Abstract
INTRODUCTION
Total knee arthroplasty (TKA) is a very successful procedure with good clinical outcomes. However, the effects of obesity on TKA outcomes remain controversial and inconclusive. The objective of this study was to quantify the biomechanical effects of simulated obesity on Cruciate Retaining (CR) and Posterior Stabilized (PS) TKA in human cadaveric knees. We hypothesized that biomechanical characteristics of CR TKA will be less dependent on simulated obesity compared to PS TKA.
METHODS
Eight cadaveric knees (4 male, 4 female) average age 68.4 years (range, 40–86 years) underwent TKA and were tested using a custom knee testing system. Specifically, Cruciate Retaining (CR) and Posterior Stabilized (PS) Lospa Knee System (Corentec Inc.) were implanted and tested sequentially using internal control experimental design. The muscle loading was determined based on the physiological cross-sectional area ratio of the quadriceps and hamstring muscles. The ratios were then applied to CDC data representing the average male height and used to simulate a BMI of 25, 30, and 35 at knee flexion angles (KFA) of 15, 30, 45, 60, 75, and 90 degrees. Patellofemoral and tibiofemoral joint contact areas and pressures were measured using the K-scan sensor system (Tekscan Inc, South Boston, MA). Contact area, force, pressure and peak contact pressure were obtained and analyzed for each specimen. Knee kinematics were quantified using a Microscribe 3DLX digitizer (Revware Inc, Raleigh, North Carolina). Repeated measure analysis of variance with a Tukey post hoc test was used to compare loading conditions. Comparisons between the CR and PS TKA groups were made with a paired t-test. The significance level was set at 0.05.
RESULTS
At higher KFAs, the tibia position in the CR knees was more anterior relative to the femur than in the PS design (p<0.5). The greatest effect was seen at 90 KFA and a BMI of 25 with the tibia being 4.7 mm further anterior in the CR knees compared to the PS knees. The PS knees showed a greater anterior translation with increasing BMI at higher KFAs (Fig 1). Tibial rotation was unaffected by an increase in BMI through all flexion angles, regardless of implant type. The CR knees had greater tibiofemoral forces at higher KFA compared to the PS for all BMI levels. From 15 to 60 KFA, the lateral tibiofemoral pressures in the CR knee demonstrated greater increases as the BMI increased, however, this was only statistically significant at 60 KFA.
++++++++++
ACTIVITY -
Please decide whether each statement below agrees with the knee arthroplasty abstract, answering yes or no and quoting the words that settle it: (a) The tested knees came from four male and four female cadavers. (b) In the PS knees, tibial rotation changed as BMI increased. (c) The greater rise in lateral tibiofemoral pressure in the CR knees was statistically significant at every angle from 15 to 60 KFA.

[Dataset excerpts]
++++++++++
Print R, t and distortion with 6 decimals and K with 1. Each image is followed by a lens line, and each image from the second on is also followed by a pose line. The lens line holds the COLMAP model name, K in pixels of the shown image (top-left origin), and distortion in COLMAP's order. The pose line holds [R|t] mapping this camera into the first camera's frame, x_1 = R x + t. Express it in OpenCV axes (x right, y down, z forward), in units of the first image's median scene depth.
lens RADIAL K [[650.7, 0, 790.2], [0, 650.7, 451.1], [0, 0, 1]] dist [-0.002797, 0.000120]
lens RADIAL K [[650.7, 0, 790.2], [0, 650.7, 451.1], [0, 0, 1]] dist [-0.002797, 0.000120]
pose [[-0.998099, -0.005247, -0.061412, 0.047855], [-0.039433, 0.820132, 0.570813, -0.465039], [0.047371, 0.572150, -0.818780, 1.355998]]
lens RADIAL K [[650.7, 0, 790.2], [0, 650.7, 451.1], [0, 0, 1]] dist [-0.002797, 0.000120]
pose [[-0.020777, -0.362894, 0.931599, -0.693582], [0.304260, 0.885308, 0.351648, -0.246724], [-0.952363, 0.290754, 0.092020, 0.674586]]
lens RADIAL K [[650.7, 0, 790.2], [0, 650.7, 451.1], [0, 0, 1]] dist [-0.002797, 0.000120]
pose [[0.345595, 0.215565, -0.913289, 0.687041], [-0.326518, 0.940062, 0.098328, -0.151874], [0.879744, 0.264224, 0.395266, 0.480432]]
++++++++++
OUTPUT -
(a) Yes: "Eight cadaveric knees (4 male, 4 female)"
(b) No: "Tibial rotation was unaffected by an increase in BMI through all flexion angles, regardless of implant type."
(c) No: "however, this was only statistically significant at 60 KFA."